C'est un match très très important parce qu'ils sont à un point devant nous au classement. Il y a là encore l'aspect psychologique. D'une part, il ne faut pas mettre un terme à notre série de victoires, et d'autre part, c'est le moyen de sortir encore plus la tête de l'eau.

Vous n'êtes pas sauvés de la relégation, mais on y voit plus clair aujourd'hui et vous êtes du bon côté au bon moment.

Il y a certains résultats qui sont surprenants avec des équipes qui étaient sur des dynamiques de victoire et qui montrent aujourd'hui des faiblesses. Comme Plabennec, par exemple. Des équipes qui ont connu un début de championnat meilleur que le nôtre et qui maintenant baissent en régime.

Est-ce que vous êtes attentifs aux problèmes financiers de certains clubs comme Pacy-sur-Eure ?

Ça nous interpelle parce qu'on peut se demander comment certaines équipes peuvent poursuivre le championnat avec des difficultés de trésorerie. A supposer qu'on arrive à la fin de la saison et que ces équipes soient rétrogradées administrativement, n'y a-t-il pas une façon de fausser le championnat ? Après, l'esprit de l'Aviron Bayonnais (budget 1,3 millions), ce n'est pas de regarder ce que font les autres. On se fixe un chemin et on ne tient pas compte des difficultés des autres. On regarde et on s'intéresse, mais sportivement on ne peut pas se dire : «Comme Pacy a des problèmes, il risque d'être relégué donc il y a une place qui est prise». Non, ce serait idiot. On a suffisamment été servis l'an dernier avec l'histoire de Strasbourg. Ils sont relégués et subitement ils ne le sont plus.
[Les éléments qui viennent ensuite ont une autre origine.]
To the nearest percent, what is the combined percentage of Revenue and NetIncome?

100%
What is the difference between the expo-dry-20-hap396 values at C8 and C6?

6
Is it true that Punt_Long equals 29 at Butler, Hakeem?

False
Quel souhait avez-vous pour l'Aviron FC sur le long terme ?

Il y a une réforme visant à réduire le nombre de clubs dans le National pour 2013. Je pense qu'il y aura six descentes et le championnat passera à 18 clubs. Ce sont les clubs qui auront le plus de moyens qui vont se sauver et les autres seront à la bataille pour ne pas être dans le wagon des six qui sera décroché. Notre désir pour l'Aviron c'est de conforter l'équipe dans le National, ça, c'est la première étape. Deuxièmement, si par chance on arrivait à avoir une structure financière suffisante, ce serait ne pas rester trop longtemps dans le National. L'objectif sportif est toujours le même, c'est d'aller toujours plus haut. Maintenant, il faut être pragmatique et se demander si on en a les moyens en terme de joueurs, de structure, de budget ... La finalité n'est pas de rester 15 ans en National.

La structure actuelle du club n'est pas adaptée au National ?
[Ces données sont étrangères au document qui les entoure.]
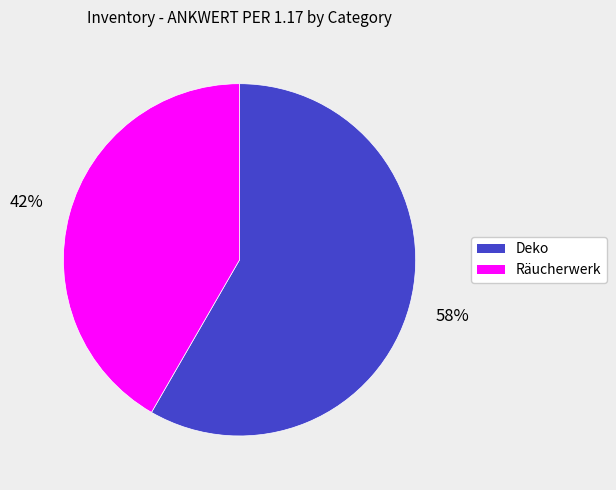

Which slice is the smallest?

Räucherwerk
L'évolution des résultats a fait que la structure globale du club est encore à la traîne. On n'est pas structurés comme on devrait l'être au vu du niveau dans lequel on évolue. Si on prend la place que l'on occupait la saison dernière, on était le 52e club français. A-t-on une structure et une organisation du club de ce niveau-là ? La réponse est non.

Est-il toujours aussi difficile de monter un budget ?

Oui, c'est même plus difficile encore car on subit les dégâts de la crise. Les entreprises ont mis un frein très très important à leur sponsoring. Deuxièmement, il y a une réforme importante : la décentralisation. Elle emmène les collectivités à réduire aussi leurs aides. Ils sont contraints à des choix budgétaires et il est évident que l'on peut craindre à terme un apport moindre des collectivités (l'Aviron perçoit des aides par ordre d'importance de la mairie de Bayonne, du Conseil général et une «anecdotique» du Conseil régional). Nous ne sommes pas aidés non plus par ce Championnat National. Sa médiatisation est tellement faible que les gens ne se rendent pas compte à quel niveau nous évoluons. De manière générale, en France, il y a de plus en plus de stades vides. Ce qui s'est passé à la Coupe du Monde a été désastreux en terme d'image.

Au niveau municipal, que demandez-vous ?

En dépit des contraintes que nous comprenons aisément, il convient que l'on ait un maintien de l'appui de la municipalité, et dans l'idéal, au même niveau qu'aujourd'hui.